When you think Red Bull, you should think scale. Whether it’s selling more than 35 billion cans of an energy drink in more than 165 countries, sponsoring hundreds of athletes or producing a men’s lifestyle magazine that’s printed in five languages and delivers more than 2.7 million copies globally, Red Bull aims to do everything big.
The Red Bulletin is the company’s print magazine iteration, and it began in 2007 when the company launched its media division, Red Bull Media House. Red Bull Media house produces a variety of content, from print to video to recorded music. However, The Red Bulletin was the company’s first formal standalone media product.
It would be easy to dismiss the magazine as a content marketing play, however the business model and content tell a different story. The magazine’s revenue stream works just like most consumer magazines–subscription, newsstand and ad sales. And editor-in-chief of the U.S. edition, Andreas Tzortzis says that while content supports the parent company’s mission, it’s purpose is not just a tactic to sell more cans.

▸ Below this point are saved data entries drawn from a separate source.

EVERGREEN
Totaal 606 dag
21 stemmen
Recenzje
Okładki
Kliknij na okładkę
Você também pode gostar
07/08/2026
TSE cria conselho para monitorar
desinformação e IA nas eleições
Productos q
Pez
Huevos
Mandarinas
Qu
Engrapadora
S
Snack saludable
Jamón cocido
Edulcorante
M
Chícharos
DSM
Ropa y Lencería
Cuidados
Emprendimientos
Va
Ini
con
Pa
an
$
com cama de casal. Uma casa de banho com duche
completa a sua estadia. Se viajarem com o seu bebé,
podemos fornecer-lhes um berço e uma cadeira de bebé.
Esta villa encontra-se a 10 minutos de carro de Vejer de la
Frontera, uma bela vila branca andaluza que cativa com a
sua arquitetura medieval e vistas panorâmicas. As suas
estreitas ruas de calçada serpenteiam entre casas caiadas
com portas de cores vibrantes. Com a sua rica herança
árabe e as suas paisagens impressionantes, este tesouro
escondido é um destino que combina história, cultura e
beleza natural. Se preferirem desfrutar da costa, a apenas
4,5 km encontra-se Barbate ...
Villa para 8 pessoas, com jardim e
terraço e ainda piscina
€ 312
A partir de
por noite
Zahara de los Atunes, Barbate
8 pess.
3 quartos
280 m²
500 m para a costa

"The kind of stories we do are so varied, which is one of the great challenges each month," he says. "Because we cover stories from beyond the world of Red Bull, and increasingly that’s become our mandate, we have shifted away from branded stories and have begun to push the boundaries and explore the exceptional."
What he means is The Red Bulletin covers many of the same concepts and issues other lifestyle magazines are tackling, but instead tries to contextualize them from the brand and its consumers’ perspective.
"We occupy many different spaces," Tzortzis says. "We’re able to tell stories from other countries in the perspective of people living there. Whereas a lot of American magazines tell those stories from the perspective of an American in another country."
Tzortzis admits that The Red Bulletin borrows from a lot of different magazines in that it covers a number of lifestyle topics including sports, music and gear reviews. But he does say that he doesn’t see the magazine having a clear competitor.
The magazine publishes on multiple platforms beyond print including a website and an app. It also develops videos to complement its feature stories. Nevertheless, print is still the magazine’s primary vehicle for reaching readers.
"I have a soft spot for print, as does our founder" Tzortzis says. But he says there’s more to it than that. "Magazines can provide the context, we can slow down the story. So much of our world is quick-hit clips. But we place an emphasis on photography and our journalism, and I think that’s where print lives. Print lives in the ability to step back, to slow down the pace and provide the context. And for Red Bull Media House it provides the ability to branch out."
What Tzortzis means by "branch out" is that The Red Bulletin taps into a demographic different from its typical beverage consumer–specifically, men in their late 20s and into their early 30s.
The magazine also recently redesigned its front of book section "Bullevard" under the direction of its new publisher Wolfgang Winter. The new design was developed in order to give the reader a "running start" to its feature well, according to Tzortzis. This is the magazine’s second design upgrade this year, after overhauling the back of the book in early 2013. And Tzortzis says to expect more upgrades in 2014.